LEWISTON – A Maine high school hockey coaching legend is coming home.
Norm Gagne, who for 30 years has been one of the preeminent coaches in Maine high school hockey and has amassed more than 500 wins, has reached a deal to become the new head coach at Lewiston High School, pending school board approval Monday night.
“I guess I’m coming to Lewiston,” Gagne. “I’m excited to go to a school with a tradition like Lewiston’s after having been at Waterville for so long.”
Because of that process, Lewiston Athletic Director Paul Amnott would not comment on Gagne’s hiring.

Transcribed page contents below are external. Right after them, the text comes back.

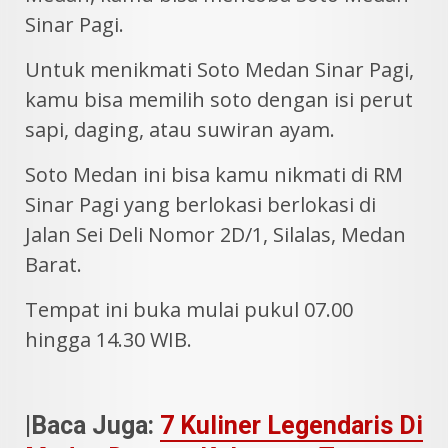
Sinar Pagi.
Untuk menikmati Soto Medan Sinar Pagi,
kamu bisa memilih soto dengan isi perut
sapi, daging, atau suwiran ayam.
Soto Medan ini bisa kamu nikmati di RM
Sinar Pagi yang berlokasi berlokasi di
Jalan Sei Deli Nomor 2D/1, Silalas, Medan
Barat.
Tempat ini buka mulai pukul 07.00
hingga 14.30 WIB.
|Baca Juga:
7 Kuliner Legendaris Di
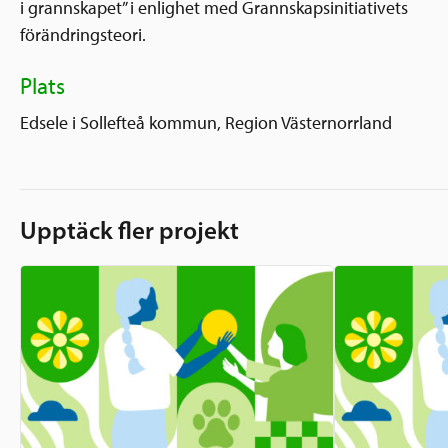
i grannskapet” i enlighet med Grannskapsinitiativets
förändringsteori.
Plats
Edsele i Sollefteå kommun, Region Västernorrland
Upptäck fler projekt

As a player, Gagne was on some of the first teams ever to play at Edward Little High School. He was recruited from the school’s basketball team to become the hockey team’s goaltender, and the sport stuck from there.
After spending some time playing amateur hockey locally and in Presque Isle, he spent 13 years as a teacher and 12 as head hockey coach at Gardiner High School. He won three Class B titles with the Tigers in the team’s first 12 years of existence, before taking an offer from Waterville High School “on a whim.”
“After I got the job (at Waterville), I had second thoughts,” said Gagne in an interview last year.
Gagne said he consulted with his father, a Lewiston native, who told him without question he should take the job.
Seventeen years and three Class A state titles later, Gagne resigned from Waterville for personal reasons, citing in part a long commute from his new home in Gorham.
After a deal to help out at Cheverus fell through late last off-season, Gagne took the head coaching job at Class B Gorham High School at the last minute. After four straight wins to begin the season, the Rams slipped to a 5-10-1 record.
Gagne is well aware of the reaction his arrival in Lewiston may cause, having been a rival across the ice for so many years.
“I’m sure people will look at it a bit funny,” said Gagne. “It was a big rivalry for so long, and still is a little bit, and I’m sure it’ll just get bigger now.”
Gagne’s overall record of 516-204-16 ranks among the top coaches in the nation in all-time wins, and that alone will endear him to a school and a community used to winning. Lewiston has won 20 state titles, second only to St. Dom’s 24.
Gagne will take over for Tim Smith, who in five years led the Blue Devils to one Class A title, two title games and four Eastern regional final games. Smith announced his retirement after the Blue Devils fell in the state final game to Cheverus, citing a desire to spend more time with his young family.
Across the river at Edward Little, the Red Eddies’ coaching vacancy remains open. Gagne had applied for that vacancy as well.